**Exercise requirements**
Copy the part of the orchid forum thread that begins at the words "Well, I'm just" and stops after "room at the mo!".

**Text for analysis**

^^^^

As Guru says, it's just not what I hoped for. I want one like the picture he posted above, with a flatter, greener dorsal. I guess we're spoiled


----------



## Guldal (Feb 3, 2021)

fibre said:


> Why do some of you not love the flowers as they are? May it be an early hybrid or a species, the flowers are beautiful anyway! Does a flower have more charm if you know it is a species? Does a flower loose all its beauty in the moment you know it could be a hybrid???


Well, I'm just an awfull speciesist! 

Joke aside, I really hoped for something like Guru's genuine article - I neeeeeed an insigne with a more green colouring of the dorsal to complete my collection of insignes! I like my flower, though, and enjoy it gracing my living room at the mo!


----------



## paphiopere (Feb 3, 2021)

P.K.Hansen said:


> This is one of my insigne ( have another, better, just like it)
> Looks much like yours.


No lo veo como sobresaliente. Lo siento


----------



## P.K.Hansen (Feb 4, 2021)

paphiopere said:


> No lo veo como sobresaliente. Lo siento


Neither do I


----------



## paphiopere (Feb 17, 2021)

Mi Paphiopedilum insigne


----------



## dodidoki (Feb 17, 2021)

I think it is not staight insigne, although very nice.


----------



## DrLeslieEe (Feb 17, 2021)

I'm intrigued by this thread. 

I have never bloomed an insigne and have only one small 2 little growth division of insigne sanderae, years from flowering. 

In the opinion of the seasoned growers here, what defines a true insigne in terms of traits of markings/color, staminode and plant features? Also varieties that you think is valid? 

Please show with examples to help me appreciate the nuances of these determinations? Many thanks ahead of time.


----------



## TyroneGenade (Feb 17, 2021)

That is what my insigne looked like back in South Africa (I would love another!)

From my photo, comparing it with GuRu's plant I would say the only difference is that the red-brown spots extend up only to the green and not into the white cap of the hood. GuRu's spots extend up into the spots.

You can see the same here: IOSPE PHOTOS

Whether this is a tell-tale sign of insigne purity I don't know... How much natural variation is there?


----------



## TyroneGenade (Feb 17, 2021)

Here is another South Africa insigne (not mine) with larger flowers and double blooms per spike. Same pattern with the spots as before. Almost identical to my old plant...

^^^^

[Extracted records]
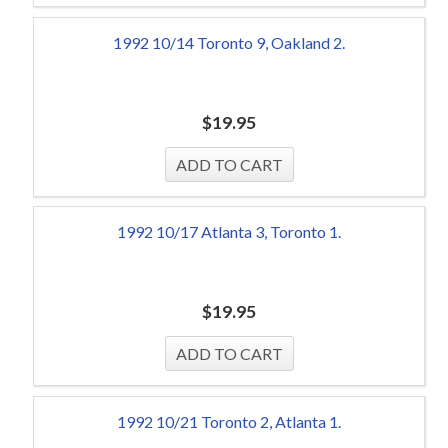
1992 10/14 Toronto 9, Oakland 2.
$
19.95
1992 10/17 Atlanta 3, Toronto 1.
$
19.95
1992 10/21 Toronto 2, Atlanta 1.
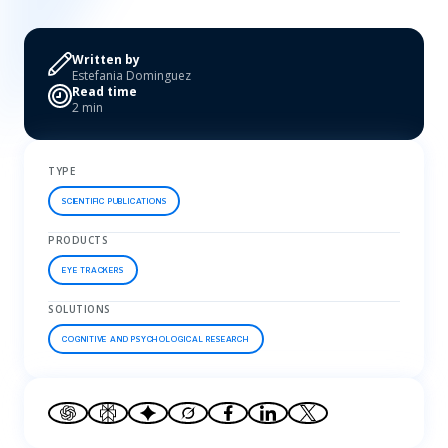
Written by
Estefania Dominguez
Read time
2 min
TYPE
SCIENTIFIC PUBLICATIONS
PRODUCTS
EYE TRACKERS
SOLUTIONS
COGNITIVE AND PSYCHOLOGICAL RESEARCH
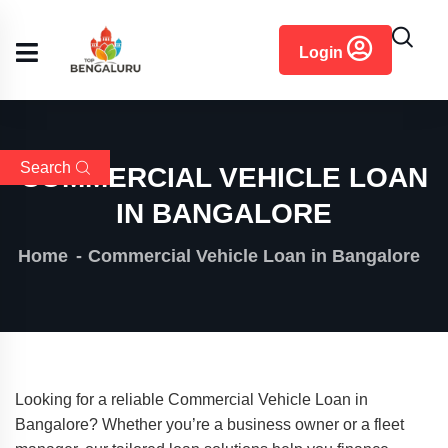
content
Login
Search
COMMERCIAL VEHICLE LOAN
IN BANGALORE
Home
Commercial Vehicle Loan in Bangalore
Looking for a reliable Commercial Vehicle Loan in
Bangalore? Whether you’re a business owner or a fleet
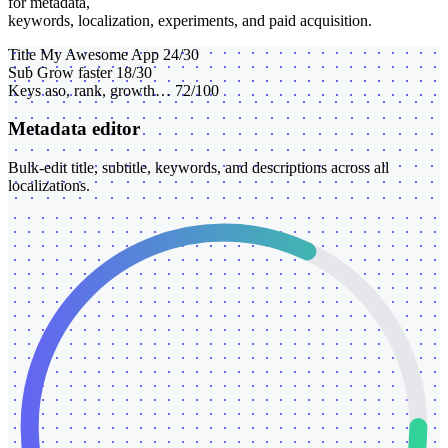
for metadata,
keywords, localization, experiments, and paid acquisition.
Title
My Awesome App
24/30
Sub
Grow faster
18/30
Keys
aso, rank, growth…
72/100
Metadata editor
Bulk-edit title, subtitle, keywords, and descriptions across all
localizations.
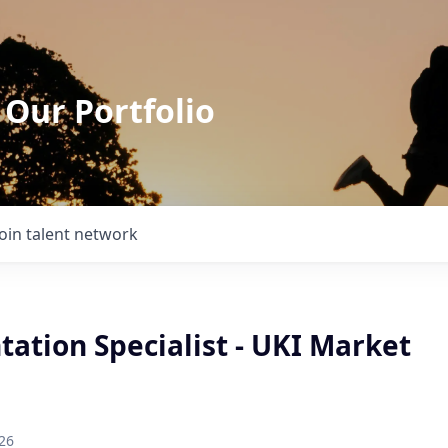
 Our Portfolio
Join talent network
ation Specialist - UKI Market
26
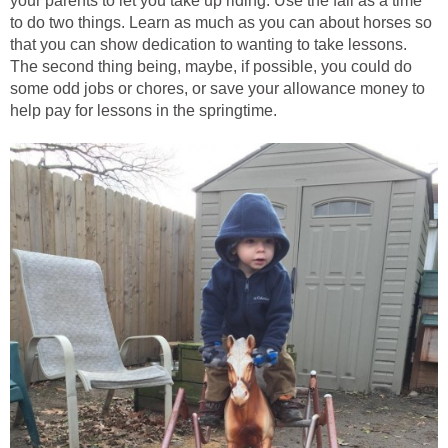
your parents to let you take up riding. Use the fall as a time
to do two things. Learn as much as you can about horses so
that you can show dedication to wanting to take lessons.
The second thing being, maybe, if possible, you could do
some odd jobs or chores, or save your allowance money to
help pay for lessons in the springtime.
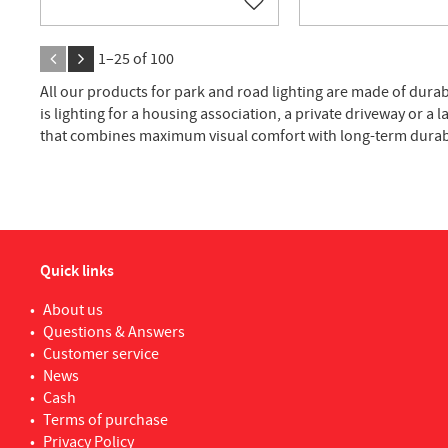
Add to favorites
1–
25
of
100
All our products for park and road lighting are made of durab
is lighting for a housing association, a private driveway or a 
that combines maximum visual comfort with long-term durabi
Quick links
About us
Questions & Answers
Customer service
News
Cash
Terms of purchase
Privacy Policy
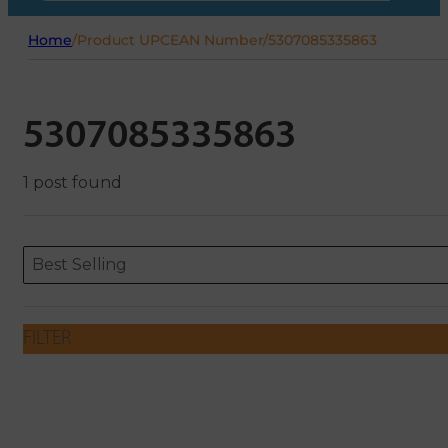
Home
/
Product UPCEAN Number
/
5307085335863
5307085335863
1 post found
Sort content
Sort content
ORDERING
Best Selling
FILTER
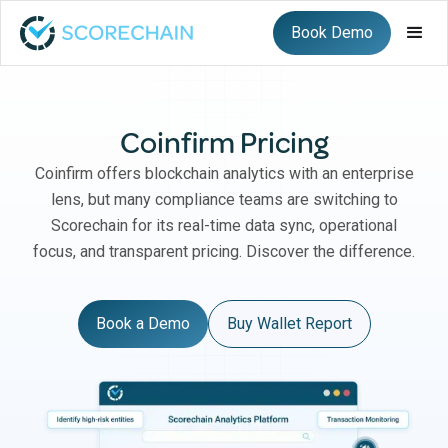
Book Demo
Coinfirm Pricing
Coinfirm offers blockchain analytics with an enterprise
lens, but many compliance teams are switching to
Scorechain for its real-time data sync, operational
focus, and transparent pricing. Discover the difference.
Book a Demo
Buy Wallet Report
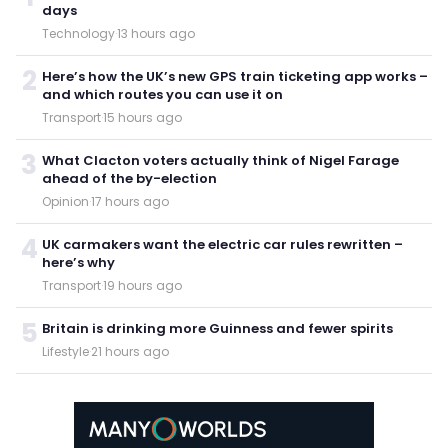
days
Technology
·
13 hours ago
2
Here’s how the UK’s new GPS train ticketing app works –
and which routes you can use it on
Transport
·
15 hours ago
3
What Clacton voters actually think of Nigel Farage
ahead of the by-election
Opinion
·
17 hours ago
4
UK carmakers want the electric car rules rewritten –
here’s why
Transport
·
19 hours ago
5
Britain is drinking more Guinness and fewer spirits
Lifestyle
·
21 hours ago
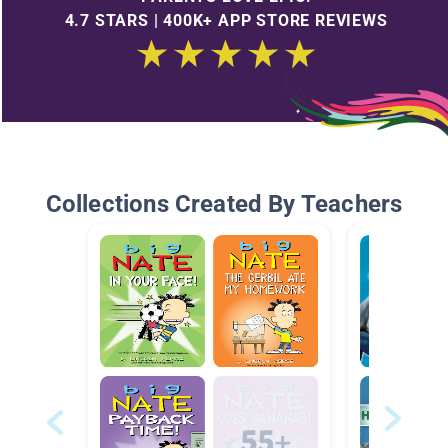
4.7 STARS | 400K+ APP STORE REVIEWS
Collections Created By Teachers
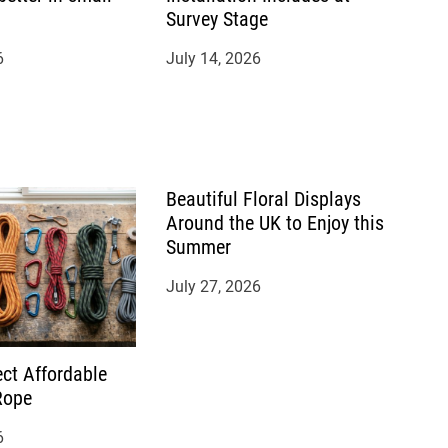
Survey Stage
6
July 14, 2026
Beautiful Floral Displays
Around the UK to Enjoy this
Summer
July 27, 2026
ct Affordable
Rope
6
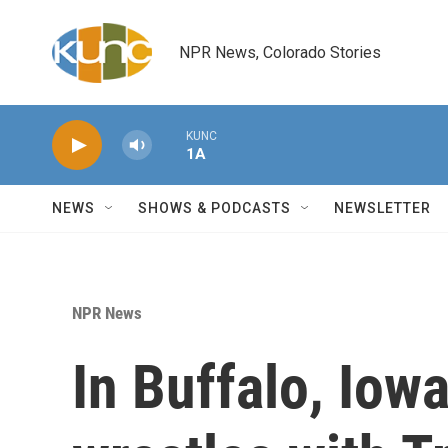
Skip to main content
NPR News, Colorado Stories
KUNC
1A
NEWS
SHOWS & PODCASTS
NEWSLETTER
NPR News
In Buffalo, Iow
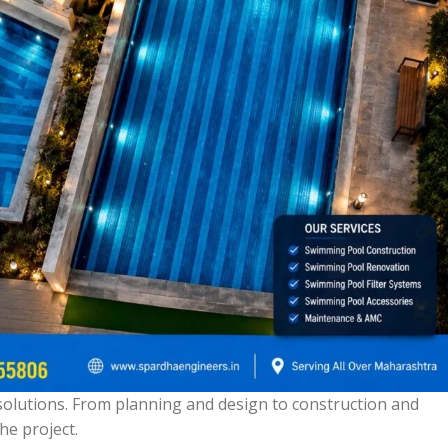
olutions. From planning and design to construction and
he project.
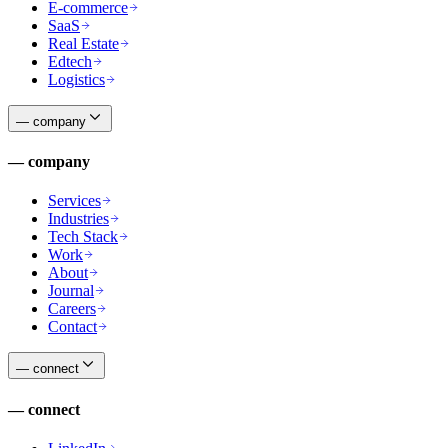
E-commerce
SaaS
Real Estate
Edtech
Logistics
—
company
—
company
Services
Industries
Tech Stack
Work
About
Journal
Careers
Contact
—
connect
—
connect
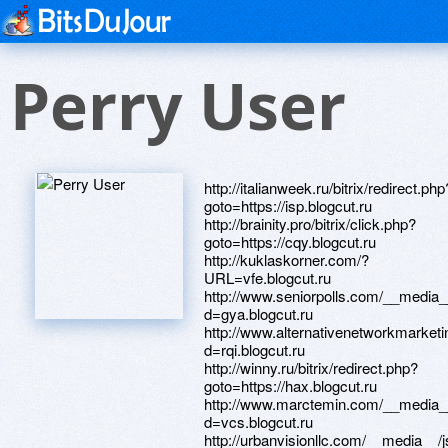
Perry User
http://italianweek.ru/bitrix/redirect.php
goto=https://isp.blogcut.ru
http://brainity.pro/bitrix/click.php?
goto=https://cqy.blogcut.ru
http://kuklaskorner.com/?
URL=vfe.blogcut.ru
http://www.seniorpolls.com/__media_
d=gya.blogcut.ru
http://www.alternativenetworkmarket
d=rqi.blogcut.ru
http://winny.ru/bitrix/redirect.php?
goto=https://hax.blogcut.ru
http://www.marctemin.com/__media__
d=vcs.blogcut.ru
http://urbanvisionllc.com/__media__/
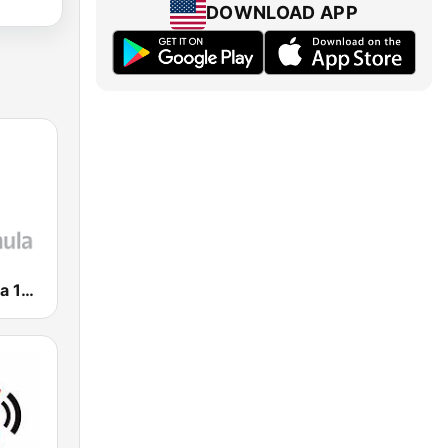
DOWNLOAD APP
Radio Fórmula 103.3 FM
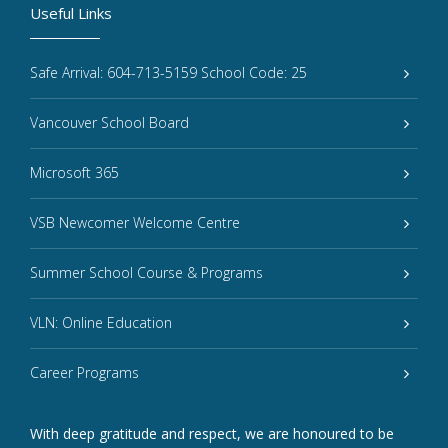
Useful Links
Safe Arrival: 604-713-5159 School Code: 25
Vancouver School Board
Microsoft 365
VSB Newcomer Welcome Centre
Summer School Course & Programs
VLN: Online Education
Career Programs
With deep gratitude and respect, we are honoured to be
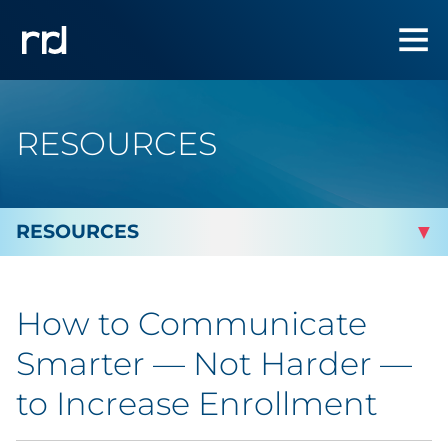
RESOURCES
By Topic
How to Communicate
Marketing
Smarter — Not Harder —
Analytics
to Increase Enrollment
Brand & Creative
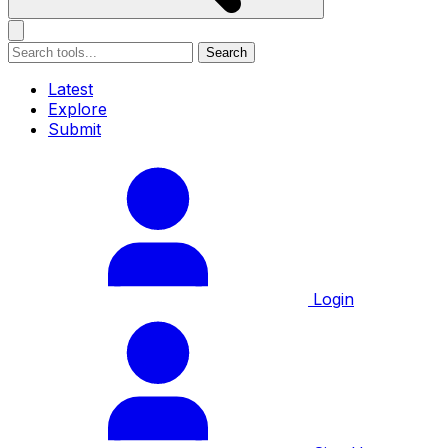
Search
Latest
Explore
Submit
Login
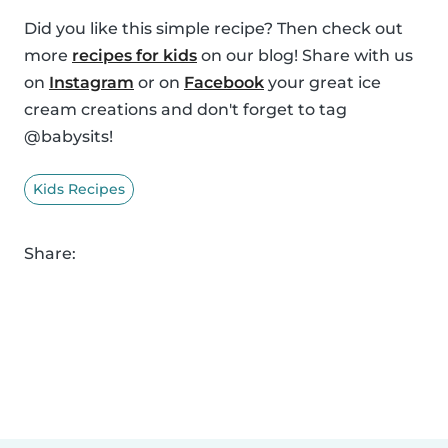
Did you like this simple recipe? Then check out
more
recipes for kids
on our blog! Share with us
on
Instagram
or on
Facebook
your great ice
cream creations and don't forget to tag
@babysits!
Kids Recipes
Share:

^^^^

**Exercise result**
Well, I'm just an awfull speciesist! 

Joke aside, I really hoped for something like Guru's genuine article - I neeeeeed an insigne with a more green colouring of the dorsal to complete my collection of insignes! I like my flower, though, and enjoy it gracing my living room at the mo!